[SUPPLIED RECORDS — start]

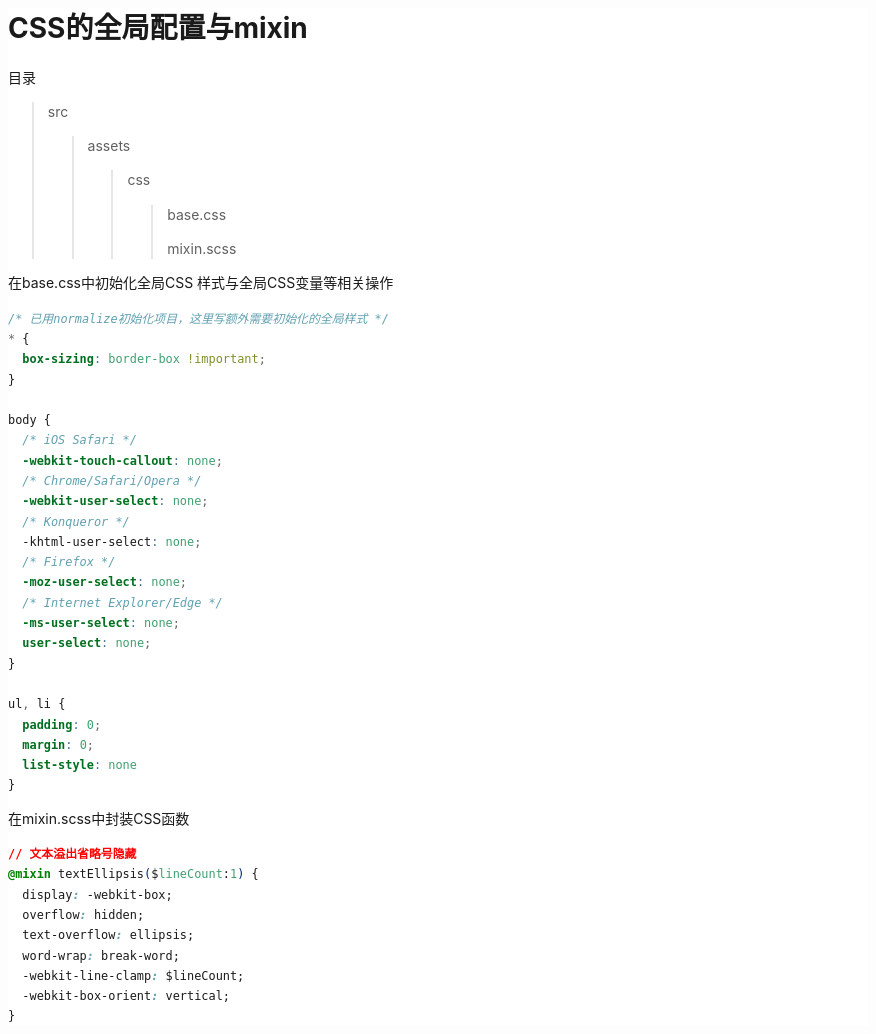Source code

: 

# CSS的全局配置与mixin

目录

> src
>
> > assets
> >
> > > css
> > >
> > > > base.css
> > > >
> > > > mixin.scss

在base.css中初始化全局CSS 样式与全局CSS变量等相关操作

```css
/* 已用normalize初始化项目，这里写额外需要初始化的全局样式 */
* {
  box-sizing: border-box !important;
}

body {
  /* iOS Safari */
  -webkit-touch-callout: none;
  /* Chrome/Safari/Opera */
  -webkit-user-select: none;
  /* Konqueror */
  -khtml-user-select: none;
  /* Firefox */
  -moz-user-select: none;
  /* Internet Explorer/Edge */
  -ms-user-select: none;
  user-select: none;
}

ul, li {
  padding: 0;
  margin: 0;
  list-style: none
}
```

在mixin.scss中封装CSS函数

```css
// 文本溢出省略号隐藏
@mixin textEllipsis($lineCount:1) {
  display: -webkit-box;
  overflow: hidden;
  text-overflow: ellipsis;
  word-wrap: break-word;
  -webkit-line-clamp: $lineCount;
  -webkit-box-orient: vertical;
}
```
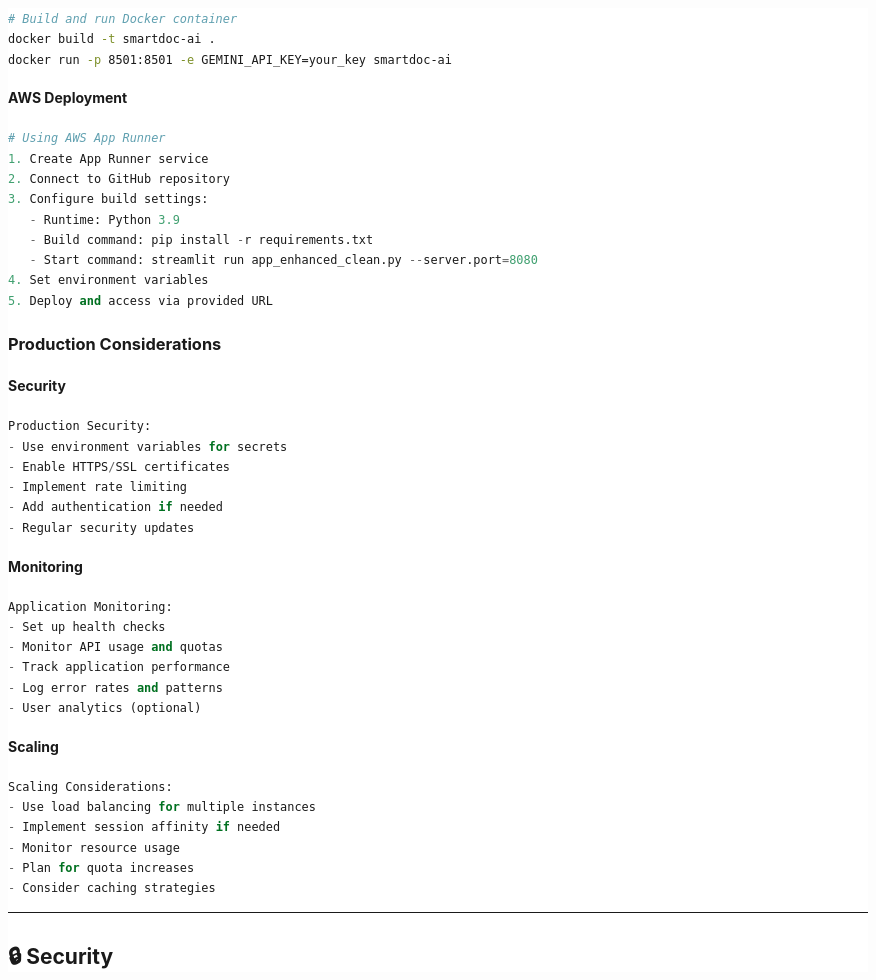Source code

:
 ```bash
# Build and run Docker container
docker build -t smartdoc-ai .
docker run -p 8501:8501 -e GEMINI_API_KEY=your_key smartdoc-ai
```

#### AWS Deployment
```python
# Using AWS App Runner
1. Create App Runner service
2. Connect to GitHub repository  
3. Configure build settings:
   - Runtime: Python 3.9
   - Build command: pip install -r requirements.txt
   - Start command: streamlit run app_enhanced_clean.py --server.port=8080
4. Set environment variables
5. Deploy and access via provided URL
```

### Production Considerations

#### Security
```python
Production Security:
- Use environment variables for secrets
- Enable HTTPS/SSL certificates
- Implement rate limiting
- Add authentication if needed
- Regular security updates
```

#### Monitoring
```python
Application Monitoring:
- Set up health checks
- Monitor API usage and quotas
- Track application performance
- Log error rates and patterns
- User analytics (optional)
```

#### Scaling
```python
Scaling Considerations:
- Use load balancing for multiple instances
- Implement session affinity if needed
- Monitor resource usage
- Plan for quota increases
- Consider caching strategies
```

---

## 🔒 Security
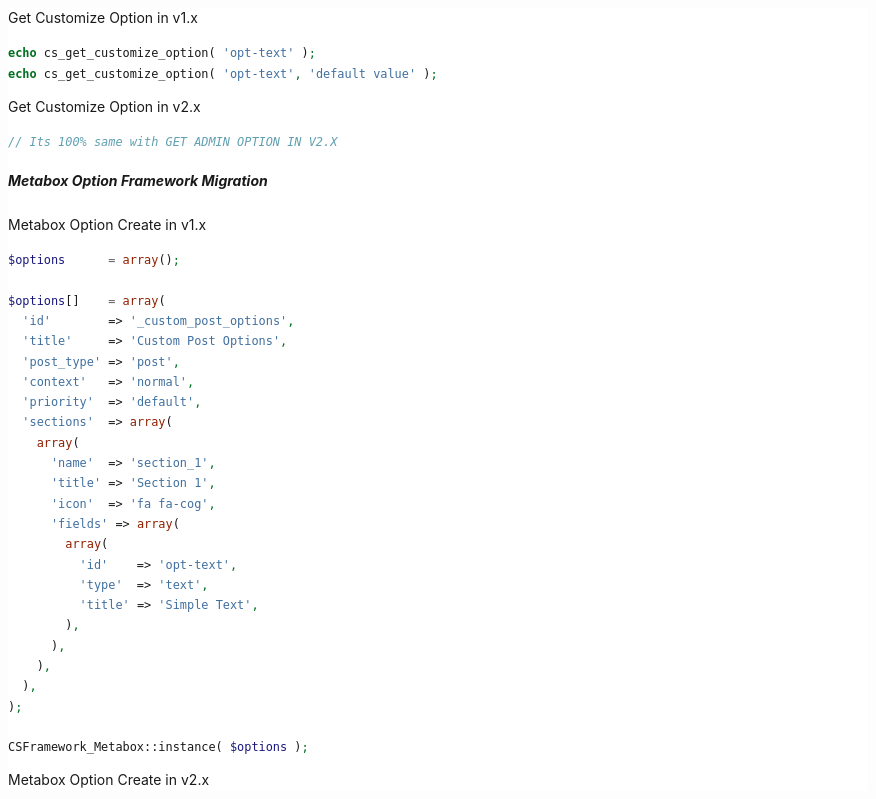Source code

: <div class="csf-half">
<div class="pre-heading">Get Customize Option in v1.x</div>

```php
echo cs_get_customize_option( 'opt-text' );
echo cs_get_customize_option( 'opt-text', 'default value' );
```
</div>

<div class="csf-half csf-half-last">
<div class="pre-heading">Get Customize Option in v2.x</div>

```php
// Its 100% same with GET ADMIN OPTION IN V2.X
```
</div>

<div class="clear"></div>
<div class="csf-divide"></div>

##### Metabox Option Framework Migration

<div class="csf-half">
<div class="pre-heading">Metabox Option Create in v1.x</div>

```php
$options      = array();

$options[]    = array(
  'id'        => '_custom_post_options',
  'title'     => 'Custom Post Options',
  'post_type' => 'post',
  'context'   => 'normal',
  'priority'  => 'default',
  'sections'  => array(
    array(
      'name'  => 'section_1',
      'title' => 'Section 1',
      'icon'  => 'fa fa-cog',
      'fields' => array(
        array(
          'id'    => 'opt-text',
          'type'  => 'text',
          'title' => 'Simple Text',
        ),
      ),
    ),
  ),
);

CSFramework_Metabox::instance( $options );
```
</div>

<div class="csf-half csf-half-last">
<div class="pre-heading">Metabox Option Create in v2.x</div>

[SUPPLIED RECORDS — finish]

*EXERCISE DIRECTIONS*.
Filter the records above for lines containing the word "heading", and copy those lines.

*SOLUTION TO THIS EXERCISE*.
<div class="pre-heading">Get Customize Option in v1.x</div>
<div class="pre-heading">Get Customize Option in v2.x</div>
<div class="pre-heading">Metabox Option Create in v1.x</div>
<div class="pre-heading">Metabox Option Create in v2.x</div>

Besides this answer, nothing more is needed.